O deputado federal e candidato à reeleição Adail Filho (MDB) está entre os alvos da Operação Dinastia do Lago, deflagrada pela Polícia Federal (PF) nesta quarta-feira (16). A ação investiga a possível atuação de uma organização criminosa suspeita de fraudes em licitações, desvio de recursos públicos, corrupção e lavagem de dinheiro relacionados à administração municipal de Coari.
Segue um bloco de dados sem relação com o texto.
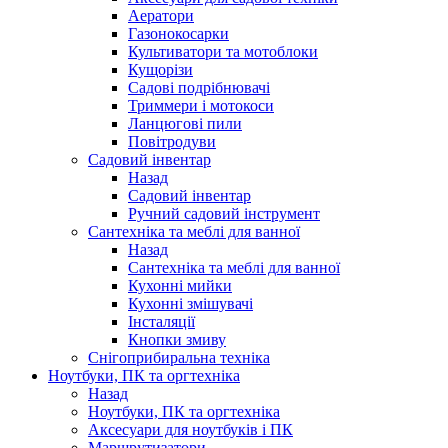
Аератори
Газонокосарки
Культиватори та мотоблоки
Кущорізи
Садові подрібнювачі
Триммери і мотокоси
Ланцюгові пили
Повітродуви
Садовий інвентар
Назад
Садовий інвентар
Ручний садовий інструмент
Сантехніка та меблі для ванної
Назад
Сантехніка та меблі для ванної
Кухонні мийки
Кухонні змішувачі
Інсталяції
Кнопки змиву
Снігоприбиральна техніка
Ноутбуки, ПК та оргтехніка
Назад
Ноутбуки, ПК та оргтехніка
Аксесуари для ноутбуків і ПК
Маршрутизатори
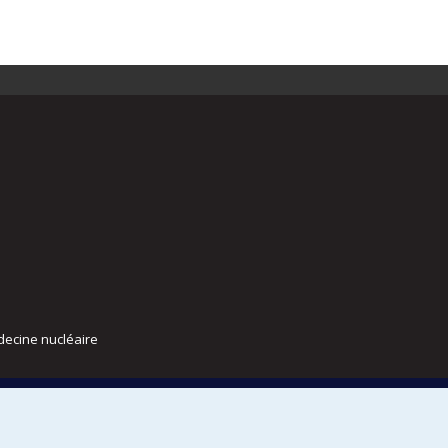
decine nucléaire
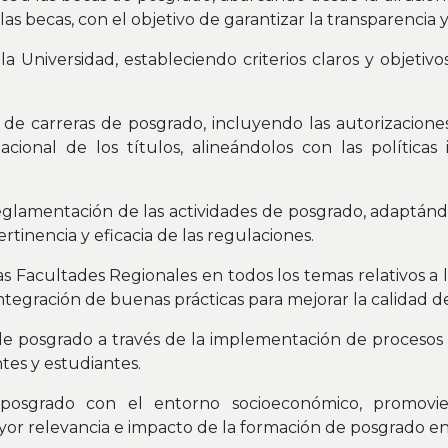
 las becas, con el objetivo de garantizar la transparencia 
a Universidad, estableciendo criterios claros y objetiv
 de carreras de posgrado, incluyendo las autorizacione
acional de los títulos, alineándolos con las políticas
reglamentación de las actividades de posgrado, adaptán
ertinencia y eficacia de las regulaciones.
s Facultades Regionales en todos los temas relativos a l
ntegración de buenas prácticas para mejorar la calidad de
e posgrado a través de la implementación de procesos 
tes y estudiantes.
posgrado con el entorno socioeconómico, promovie
r relevancia e impacto de la formación de posgrado en e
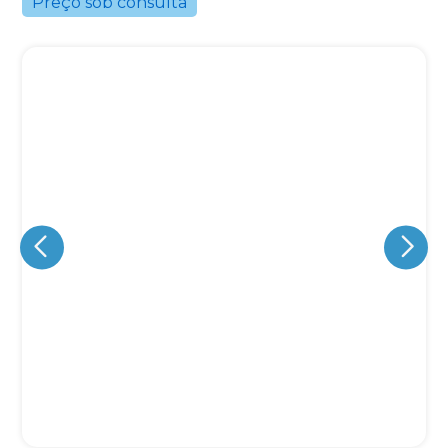
Preço sob consulta
Eu concordo em receber comunicações.
A nossa empresa está comprometida a proteger e respeitar
sua privacidade, utilizaremos seus dados apenas para fins
de marketing. Você pode alterar suas preferências a
qualquer momento.
Iniciar conversa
A operação ocorre a menos de 20 dias do primeiro turno das eleições, marcado para 4 de outubro. Por determinação do Supremo Tribunal Federal (STF), são cumpridos 29 mandados de busca e apreensão em Manaus e Coari, além de medidas cautelares que incluem o afastamento de servidores públicos.
Com o avanço das apurações, foram identificados indícios de transações financeiras envolvendo empresas ligadas aos investigados, além de contratos dessas companhias com a Prefeitura de Coari. As investigações também passaram a analisar recursos de emendas parlamentares destinadas por Adail Filho ao município.
Na operação desta quarta-feira, um dos endereços onde houve buscas fica em um condomínio no bairro Dom Pedro, zona Centro-Oeste de Manaus. No local foram encontradas cédulas de dinheiro, joias, carros de luxo.

As apurações investigam uma possível atuação coordenada entre empresários, agentes públicos e terceiros, com indícios de direcionamento de licitações, desvio de recursos públicos e movimentações financeiras que teriam sido utilizadas para pagamento de vantagens indevidas e ocultação da origem e dos destinatários dos valores.
Os fatos investigados podem caracterizar, em tese, crimes como organização criminosa, fraude em licitação, corrupção, peculato e lavagem de dinheiro.
Entenda o caso
As investigações que deram origem ao caso ganharam força após três empresários amazonenses — Cesar de Jesus Gloria Albuquerque, Erick Pinto Saraiva e Vagner Santos Moitinho — serem flagrados pela Polícia Federal com R$ 1,2 milhão em dinheiro vivo no Aeroporto Internacional de Brasília, em maio de 2025.
A partir da apreensão, documentos e dispositivos eletrônicos recolhidos com o trio foram analisados pelas autoridades. As apurações identificaram empresas ligadas aos investigados que mantinham contratos com a Prefeitura de Coari e levantaram suspeitas sobre movimentações financeiras relacionadas ao grupo.
O caso chegou ao Supremo por envolver um deputado federal.
Investigação aberta
Em abril deste ano, o ministro Alexandre de Moraes determinou a abertura de inquérito para investigar Adail Filho por suspeitas de corrupção e lavagem de dinheiro.
Segundo informações presentes na decisão, as investigações identificaram indícios de repasses financeiros realizados por pessoas jurídicas vinculadas aos empresários em benefício do parlamentar e de seu pai, o prefeito de Coari, Adail Pinheiro.
As apurações também apontaram que empresas relacionadas aos investigados mantinham contratos com a Prefeitura de Coari e teriam sido utilizadas, segundo a linha investigativa, em possíveis fraudes em procedimentos licitatórios.
O município também recebeu recursos provenientes de emendas parlamentares destinadas por Adail Filho, circunstância que passou a integrar a apuração sobre a possível origem e destinação dos recursos públicos.
Adail Filho já negou manter relação comercial com os empresários investigados e negou irregularidades quando o caso veio a público.